This is what Toni Morrison would like to write when she grows up. It has all the rich characterization and colloquial creativity of Beloved or Song of Solomon, but--will wonders never cease--with thematic continuity. One would think, with Hurston's background in antrhopology, that it would be she who errs on the side of interesting, but disjointed, ethnic folk-tale. Not so. Regardless of the turns the novel takes, she keeps one finger pressed on the heart of Janie's quest.
It is this quest which gives this novel its soul. Janie "had found a jewel down inside herself and she had wanted to walk where people could see her and gleam it around" (90). I can think of no embellishment that would make this a better mission in life, except perhaps to say that the jewel at each of our centers could also use polishing on occassion.
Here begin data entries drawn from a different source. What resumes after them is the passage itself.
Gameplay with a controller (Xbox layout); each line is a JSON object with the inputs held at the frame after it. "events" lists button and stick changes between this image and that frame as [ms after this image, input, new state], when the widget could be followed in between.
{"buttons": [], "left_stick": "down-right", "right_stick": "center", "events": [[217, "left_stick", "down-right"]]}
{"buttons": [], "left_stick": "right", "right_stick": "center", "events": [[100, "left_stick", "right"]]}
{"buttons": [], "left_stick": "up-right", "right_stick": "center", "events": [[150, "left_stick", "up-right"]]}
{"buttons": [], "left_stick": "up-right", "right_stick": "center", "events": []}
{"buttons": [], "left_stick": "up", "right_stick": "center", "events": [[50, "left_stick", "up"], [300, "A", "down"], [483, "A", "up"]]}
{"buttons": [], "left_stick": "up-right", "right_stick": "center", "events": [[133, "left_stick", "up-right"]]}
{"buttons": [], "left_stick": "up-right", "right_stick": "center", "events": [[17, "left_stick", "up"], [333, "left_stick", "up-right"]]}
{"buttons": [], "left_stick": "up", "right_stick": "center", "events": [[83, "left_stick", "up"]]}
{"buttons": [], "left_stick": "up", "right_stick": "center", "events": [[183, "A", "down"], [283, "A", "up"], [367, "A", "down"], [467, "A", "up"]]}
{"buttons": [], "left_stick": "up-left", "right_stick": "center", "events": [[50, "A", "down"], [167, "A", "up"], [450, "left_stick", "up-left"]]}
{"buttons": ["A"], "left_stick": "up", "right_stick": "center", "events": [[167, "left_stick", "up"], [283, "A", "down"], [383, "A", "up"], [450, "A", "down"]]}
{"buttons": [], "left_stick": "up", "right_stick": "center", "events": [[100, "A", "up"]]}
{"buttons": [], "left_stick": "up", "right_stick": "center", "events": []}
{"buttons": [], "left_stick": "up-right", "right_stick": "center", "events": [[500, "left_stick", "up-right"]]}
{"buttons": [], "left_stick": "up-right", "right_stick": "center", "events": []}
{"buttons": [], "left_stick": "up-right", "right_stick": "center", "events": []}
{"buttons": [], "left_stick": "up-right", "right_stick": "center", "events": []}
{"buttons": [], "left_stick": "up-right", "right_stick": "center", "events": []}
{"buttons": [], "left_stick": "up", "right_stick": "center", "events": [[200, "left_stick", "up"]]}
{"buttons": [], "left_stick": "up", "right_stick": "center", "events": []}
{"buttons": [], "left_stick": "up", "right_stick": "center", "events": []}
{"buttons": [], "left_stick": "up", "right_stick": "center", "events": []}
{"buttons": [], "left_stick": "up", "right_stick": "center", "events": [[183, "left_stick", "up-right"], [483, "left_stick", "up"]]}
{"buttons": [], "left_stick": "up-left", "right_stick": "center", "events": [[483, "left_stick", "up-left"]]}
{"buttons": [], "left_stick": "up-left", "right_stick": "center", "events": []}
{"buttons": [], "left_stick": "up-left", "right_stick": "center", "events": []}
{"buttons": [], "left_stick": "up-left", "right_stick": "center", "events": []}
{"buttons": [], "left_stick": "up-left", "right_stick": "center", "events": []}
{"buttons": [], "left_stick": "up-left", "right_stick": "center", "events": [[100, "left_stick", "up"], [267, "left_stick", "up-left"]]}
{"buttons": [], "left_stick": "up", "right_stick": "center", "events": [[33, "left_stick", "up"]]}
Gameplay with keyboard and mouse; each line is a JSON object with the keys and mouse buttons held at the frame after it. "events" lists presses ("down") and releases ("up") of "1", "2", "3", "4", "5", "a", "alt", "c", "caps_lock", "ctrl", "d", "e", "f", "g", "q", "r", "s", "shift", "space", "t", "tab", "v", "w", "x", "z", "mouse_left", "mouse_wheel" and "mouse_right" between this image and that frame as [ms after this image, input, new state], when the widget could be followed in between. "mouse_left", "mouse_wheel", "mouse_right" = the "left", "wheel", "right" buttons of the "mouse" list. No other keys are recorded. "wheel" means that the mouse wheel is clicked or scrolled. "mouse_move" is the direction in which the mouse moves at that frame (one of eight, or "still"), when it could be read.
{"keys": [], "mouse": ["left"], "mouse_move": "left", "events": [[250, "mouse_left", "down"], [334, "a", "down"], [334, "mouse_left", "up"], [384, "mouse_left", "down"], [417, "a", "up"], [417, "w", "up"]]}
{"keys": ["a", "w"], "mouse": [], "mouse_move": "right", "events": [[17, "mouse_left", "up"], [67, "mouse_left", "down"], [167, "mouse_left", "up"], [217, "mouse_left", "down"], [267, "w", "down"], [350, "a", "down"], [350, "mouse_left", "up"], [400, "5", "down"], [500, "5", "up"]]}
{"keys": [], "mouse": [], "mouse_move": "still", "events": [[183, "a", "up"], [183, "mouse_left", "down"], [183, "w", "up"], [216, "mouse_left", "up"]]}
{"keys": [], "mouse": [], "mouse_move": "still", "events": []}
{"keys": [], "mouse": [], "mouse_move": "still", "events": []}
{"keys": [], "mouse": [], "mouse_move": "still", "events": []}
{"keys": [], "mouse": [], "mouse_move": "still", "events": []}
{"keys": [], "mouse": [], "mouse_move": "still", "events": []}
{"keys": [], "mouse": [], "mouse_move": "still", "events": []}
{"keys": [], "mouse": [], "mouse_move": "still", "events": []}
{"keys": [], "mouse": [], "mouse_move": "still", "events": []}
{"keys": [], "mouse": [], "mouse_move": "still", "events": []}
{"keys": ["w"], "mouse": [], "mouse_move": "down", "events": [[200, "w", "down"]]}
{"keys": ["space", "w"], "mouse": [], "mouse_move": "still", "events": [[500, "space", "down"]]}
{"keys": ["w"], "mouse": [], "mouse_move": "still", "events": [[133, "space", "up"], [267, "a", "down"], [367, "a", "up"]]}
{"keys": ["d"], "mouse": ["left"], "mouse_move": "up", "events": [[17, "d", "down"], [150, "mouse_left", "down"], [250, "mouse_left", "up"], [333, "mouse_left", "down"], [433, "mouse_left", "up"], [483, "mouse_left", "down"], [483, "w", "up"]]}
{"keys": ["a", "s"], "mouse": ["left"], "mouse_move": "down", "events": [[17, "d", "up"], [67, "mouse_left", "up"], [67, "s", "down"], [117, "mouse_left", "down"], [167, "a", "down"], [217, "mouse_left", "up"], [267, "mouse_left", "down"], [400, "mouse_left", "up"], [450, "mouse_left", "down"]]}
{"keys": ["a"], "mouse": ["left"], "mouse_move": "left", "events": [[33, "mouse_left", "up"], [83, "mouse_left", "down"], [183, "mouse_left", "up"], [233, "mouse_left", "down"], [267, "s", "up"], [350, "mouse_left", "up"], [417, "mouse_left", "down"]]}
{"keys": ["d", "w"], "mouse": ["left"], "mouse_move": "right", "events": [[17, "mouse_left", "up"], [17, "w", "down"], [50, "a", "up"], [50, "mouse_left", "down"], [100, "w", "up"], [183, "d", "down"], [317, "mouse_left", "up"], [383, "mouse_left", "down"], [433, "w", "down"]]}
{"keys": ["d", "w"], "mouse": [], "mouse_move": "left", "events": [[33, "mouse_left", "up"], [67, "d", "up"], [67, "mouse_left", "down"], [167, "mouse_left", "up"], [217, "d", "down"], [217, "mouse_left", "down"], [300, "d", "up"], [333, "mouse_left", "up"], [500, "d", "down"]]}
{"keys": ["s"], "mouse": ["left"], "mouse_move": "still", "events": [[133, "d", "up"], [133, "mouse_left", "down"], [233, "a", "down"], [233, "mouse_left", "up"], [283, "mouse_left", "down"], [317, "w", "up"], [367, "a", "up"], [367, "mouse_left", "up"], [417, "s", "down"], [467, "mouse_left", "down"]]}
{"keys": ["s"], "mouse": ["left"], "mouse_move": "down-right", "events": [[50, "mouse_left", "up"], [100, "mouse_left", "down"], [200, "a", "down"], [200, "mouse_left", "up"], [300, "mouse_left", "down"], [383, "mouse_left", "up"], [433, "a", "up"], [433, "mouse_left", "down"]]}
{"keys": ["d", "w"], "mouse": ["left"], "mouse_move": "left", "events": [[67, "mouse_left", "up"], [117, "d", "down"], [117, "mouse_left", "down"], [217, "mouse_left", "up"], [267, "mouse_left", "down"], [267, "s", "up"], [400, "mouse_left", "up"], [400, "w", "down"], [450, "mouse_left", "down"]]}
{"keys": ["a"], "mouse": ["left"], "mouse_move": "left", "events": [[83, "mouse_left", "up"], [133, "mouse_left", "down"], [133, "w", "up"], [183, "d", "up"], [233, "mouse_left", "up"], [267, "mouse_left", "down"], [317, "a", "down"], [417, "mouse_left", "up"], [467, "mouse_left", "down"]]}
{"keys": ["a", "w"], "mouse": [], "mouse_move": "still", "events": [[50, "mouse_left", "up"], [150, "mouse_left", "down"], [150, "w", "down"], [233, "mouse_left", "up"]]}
The chief scholarly curiosity of Hurston's work lies in its ill-reception during her life. Modern theorists decry Langston Hughes and his cadre of so-called progressive black intellectuals, but I can see their point. Hurston is (I decline to write 'was', for she is more alive today than many with whom I have daily contact) a woman out of her time, and as such she certainly had no place in their Harlem Reidentification. She did not belong in the 20's, and if I had my druthers I would resurrect her and watch gleefully as she snatches Tyra Banks' weave off of her insincere head, and tells Maya Angelou to lighten up, for God's sake.